RMS Titanic was the largest ship afloat upon entering service and the second of three Olympic-class ocean liners built for the White Star Line. The ship was built by the Harland and Wolff shipbuilding company in Belfast. Thomas Andrews Jr., the chief naval architect of the shipyard, died in the disaster. Titanic was under the command of Captain Edward John Smith, who went down with the ship.

The first-class accommodation was designed to be the pinnacle of comfort and luxury. It included a gymnasium, swimming pool, smoking rooms, fine restaurants and cafes, a Victorian-style Turkish bath, and hundreds of opulent cabins. A high-powered radiotelegraph transmitter was available to send passenger "marconigrams" and for the ship's operational use. Titanic had advanced safety features, such as watertight compartments and remotely activated watertight doors, which contributed to the ship's reputation as "unsinkable".
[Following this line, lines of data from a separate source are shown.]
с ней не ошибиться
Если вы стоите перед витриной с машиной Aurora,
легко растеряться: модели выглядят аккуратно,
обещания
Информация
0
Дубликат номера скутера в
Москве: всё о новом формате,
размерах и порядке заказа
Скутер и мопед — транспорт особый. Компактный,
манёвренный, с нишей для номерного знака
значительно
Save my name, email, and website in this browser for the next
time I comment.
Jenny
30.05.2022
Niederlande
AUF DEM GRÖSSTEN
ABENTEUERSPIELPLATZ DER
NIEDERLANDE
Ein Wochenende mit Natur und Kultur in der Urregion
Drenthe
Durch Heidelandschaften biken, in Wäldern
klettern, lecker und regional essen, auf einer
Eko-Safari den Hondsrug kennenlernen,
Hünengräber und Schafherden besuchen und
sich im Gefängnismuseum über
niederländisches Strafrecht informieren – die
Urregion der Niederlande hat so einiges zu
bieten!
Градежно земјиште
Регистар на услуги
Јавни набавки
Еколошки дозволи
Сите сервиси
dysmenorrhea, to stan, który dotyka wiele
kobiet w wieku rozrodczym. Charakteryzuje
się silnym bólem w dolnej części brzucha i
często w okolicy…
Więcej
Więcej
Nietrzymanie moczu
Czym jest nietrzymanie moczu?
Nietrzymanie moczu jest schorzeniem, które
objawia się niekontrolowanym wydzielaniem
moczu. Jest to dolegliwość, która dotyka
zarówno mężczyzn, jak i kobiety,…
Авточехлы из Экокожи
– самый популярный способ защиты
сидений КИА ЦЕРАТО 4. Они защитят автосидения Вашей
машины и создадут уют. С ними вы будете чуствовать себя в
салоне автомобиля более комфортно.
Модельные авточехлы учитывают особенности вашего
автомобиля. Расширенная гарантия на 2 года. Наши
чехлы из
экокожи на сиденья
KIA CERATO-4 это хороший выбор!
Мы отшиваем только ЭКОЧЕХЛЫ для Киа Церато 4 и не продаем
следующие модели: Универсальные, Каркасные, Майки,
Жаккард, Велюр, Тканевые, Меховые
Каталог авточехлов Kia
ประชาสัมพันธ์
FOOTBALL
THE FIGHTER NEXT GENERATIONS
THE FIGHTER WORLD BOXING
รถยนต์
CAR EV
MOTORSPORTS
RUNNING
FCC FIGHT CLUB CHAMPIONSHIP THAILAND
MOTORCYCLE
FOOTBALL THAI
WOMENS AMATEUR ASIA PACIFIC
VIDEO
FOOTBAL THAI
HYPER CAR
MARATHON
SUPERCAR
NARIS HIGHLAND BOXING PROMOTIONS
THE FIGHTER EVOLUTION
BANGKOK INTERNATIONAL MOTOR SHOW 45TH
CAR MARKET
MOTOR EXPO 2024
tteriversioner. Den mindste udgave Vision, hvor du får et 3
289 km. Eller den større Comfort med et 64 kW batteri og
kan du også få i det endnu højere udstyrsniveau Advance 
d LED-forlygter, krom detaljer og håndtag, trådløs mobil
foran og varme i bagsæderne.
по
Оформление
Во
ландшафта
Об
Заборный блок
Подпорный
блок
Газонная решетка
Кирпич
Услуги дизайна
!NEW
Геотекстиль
Titanic was equipped with 16 lifeboat davits, each capable of lowering three lifeboats, for a total capacity of 48 boats. Despite this capacity, the ship was scantly equipped with a total of only 20 lifeboats. Fourteen of these were regular lifeboats, two were cutter lifeboats, and four were collapsible and proved difficult to launch while the ship was sinking. Together, the 20 lifeboats could hold 1,178 people — roughly half the number of passengers on board, and a third of the number the passengers the ship could have carried at full capacity (a number consistent with the maritime safety regulations of the era). The British Board of Trade's regulations required 14 lifeboats for a ship 10,000 tonnes. Titanic carried six more than required, allowing 338 extra people room in lifeboats. When the ship sank, the lifeboats that had been lowered were only filled up to an average of 60%.